Die erste Person, die sich getraut hat mit mir zu fahren, ist meine jüngere Cousine. Sie musste auf einen Geburtstag und wollte ursprünglich Bus fahren. Aus Spass meinte ich, dass ich sie fahren würde und sie nahm das Angebot auch an. Total Perplex  dachte ich: „So ein Dreck aber auch!“, holte den Roller aus dem Haus und betete zu Gott den heutigen Tag zu überleben. In Deutschland habe ich schon einmal meine Schwester gefahren, aber dort sind die Strassen breiter und meine Schwester wiegt ja kaum was. Hier sind die Straßen voller Roller, es ist eng wie die Wutz und heiss. Meine Mutter, die im Januar zu Besuch war, wollte dann auch gleich mal mit mir fahren. „Warte, hast du mir es nicht verboten?!“, fragte ich Sie. „Egal Mai ich bin deine Mutter und erlaube es dir heute. Sag das aber nicht dem Papa!“

Sogleich sprang sie auf den Roller und wir fuhren durch ganz Saigon, um meine andere Oma in Tan Binh zu besuchen. Als wir an ihr vorbeifuhren, fiel sie vor Schreck beinahe zu Boden. Ihre Enkelin und Schwiegertochter, auf einem Roller, in Vietnam??? Wenn das der Papa wüsste! 
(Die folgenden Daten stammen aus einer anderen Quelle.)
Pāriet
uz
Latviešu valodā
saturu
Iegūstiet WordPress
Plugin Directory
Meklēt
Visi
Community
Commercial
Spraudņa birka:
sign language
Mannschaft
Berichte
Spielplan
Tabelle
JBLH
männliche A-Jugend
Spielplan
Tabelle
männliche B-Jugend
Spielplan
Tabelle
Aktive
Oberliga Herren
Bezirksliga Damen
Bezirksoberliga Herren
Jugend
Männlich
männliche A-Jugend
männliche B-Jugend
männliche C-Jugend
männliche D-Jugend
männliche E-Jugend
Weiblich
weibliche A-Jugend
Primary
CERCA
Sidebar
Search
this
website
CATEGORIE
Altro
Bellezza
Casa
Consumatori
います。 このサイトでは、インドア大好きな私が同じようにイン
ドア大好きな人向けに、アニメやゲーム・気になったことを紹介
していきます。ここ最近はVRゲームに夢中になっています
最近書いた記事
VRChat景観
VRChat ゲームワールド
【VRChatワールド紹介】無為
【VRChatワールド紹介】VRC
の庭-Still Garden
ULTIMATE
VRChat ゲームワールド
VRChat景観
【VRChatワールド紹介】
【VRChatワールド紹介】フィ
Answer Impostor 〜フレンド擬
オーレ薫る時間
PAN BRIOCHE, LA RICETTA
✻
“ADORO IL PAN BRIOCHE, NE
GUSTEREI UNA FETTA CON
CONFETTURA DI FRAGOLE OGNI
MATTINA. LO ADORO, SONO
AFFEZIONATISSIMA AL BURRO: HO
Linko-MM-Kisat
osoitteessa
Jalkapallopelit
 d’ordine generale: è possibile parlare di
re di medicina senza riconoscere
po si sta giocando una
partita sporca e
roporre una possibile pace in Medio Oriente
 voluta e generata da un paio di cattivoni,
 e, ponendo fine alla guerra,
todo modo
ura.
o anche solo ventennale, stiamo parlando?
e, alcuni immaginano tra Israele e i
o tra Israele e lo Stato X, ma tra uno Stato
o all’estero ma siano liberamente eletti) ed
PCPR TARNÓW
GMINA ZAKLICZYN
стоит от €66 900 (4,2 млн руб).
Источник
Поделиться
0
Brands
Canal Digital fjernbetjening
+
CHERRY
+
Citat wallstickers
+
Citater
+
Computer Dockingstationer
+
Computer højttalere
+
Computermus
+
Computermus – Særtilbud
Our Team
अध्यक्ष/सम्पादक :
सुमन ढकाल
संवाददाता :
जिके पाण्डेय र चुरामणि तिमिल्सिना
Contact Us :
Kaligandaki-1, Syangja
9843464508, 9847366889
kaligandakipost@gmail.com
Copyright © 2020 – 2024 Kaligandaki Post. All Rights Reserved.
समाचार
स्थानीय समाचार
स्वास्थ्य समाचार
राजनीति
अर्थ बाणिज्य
Nun gut, Frauen kann ich fahren, die wiegen ja nichts. Wie ist es denn mit Männern? Gesagt, getan. Ich holte meinen kanadischen Kollegen ab um zu einem Event (Food Tasting im Apocalypse Now) zu fahren. 70 kg auf einem kleinem Roller. Ob das gut geht? Es ging gut aus und seitdem fahre ich einfach alles auf meinem Roller: Frauen, Männer, sogar „Wildschweine“ (Insider:!) und es macht mir nichts mehr aus.